Records provided:
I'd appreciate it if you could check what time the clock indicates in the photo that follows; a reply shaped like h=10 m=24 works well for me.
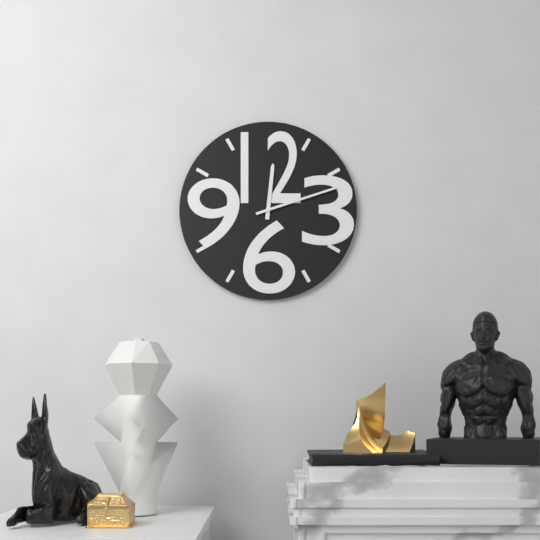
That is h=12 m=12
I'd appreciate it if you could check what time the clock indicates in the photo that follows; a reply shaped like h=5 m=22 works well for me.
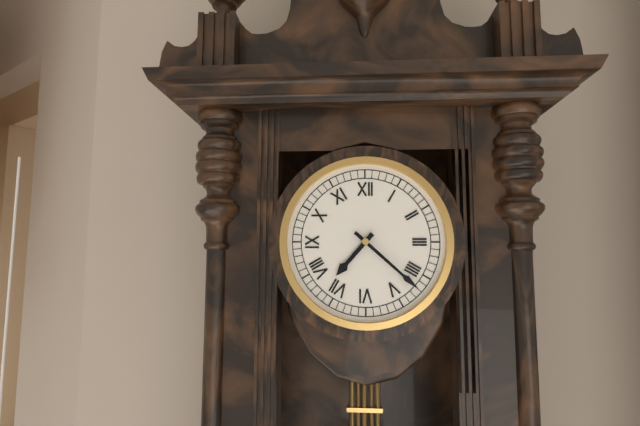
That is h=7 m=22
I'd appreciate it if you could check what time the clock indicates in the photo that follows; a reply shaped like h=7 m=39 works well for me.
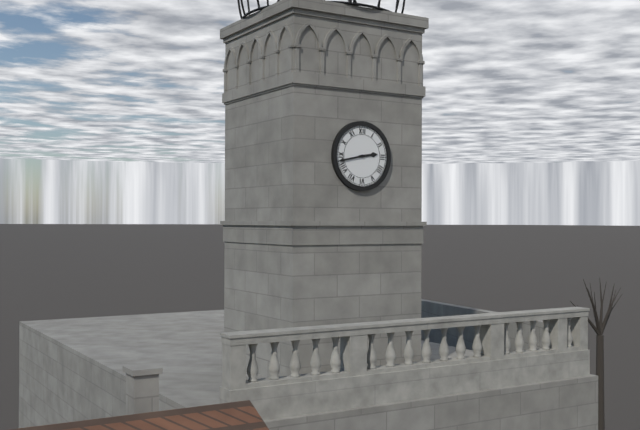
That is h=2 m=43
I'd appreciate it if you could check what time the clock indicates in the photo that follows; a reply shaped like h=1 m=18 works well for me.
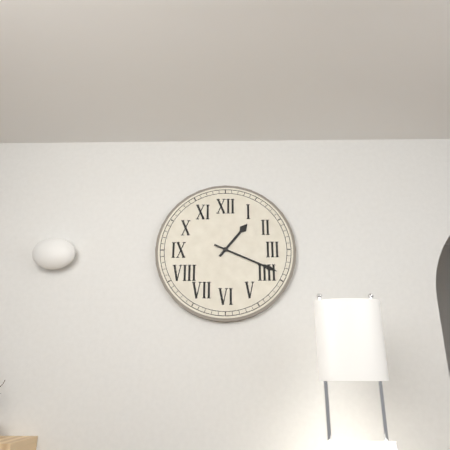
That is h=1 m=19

What is expected: Copy every record above word for word, leaving out the pictures.

Exercise answer:
I'd appreciate it if you could check what time the clock indicates in the photo that follows; a reply shaped like h=10 m=24 works well for me.
That is h=12 m=12
I'd appreciate it if you could check what time the clock indicates in the photo that follows; a reply shaped like h=5 m=22 works well for me.
That is h=7 m=22
I'd appreciate it if you could check what time the clock indicates in the photo that follows; a reply shaped like h=7 m=39 works well for me.
That is h=2 m=43
I'd appreciate it if you could check what time the clock indicates in the photo that follows; a reply shaped like h=1 m=18 works well for me.
That is h=1 m=19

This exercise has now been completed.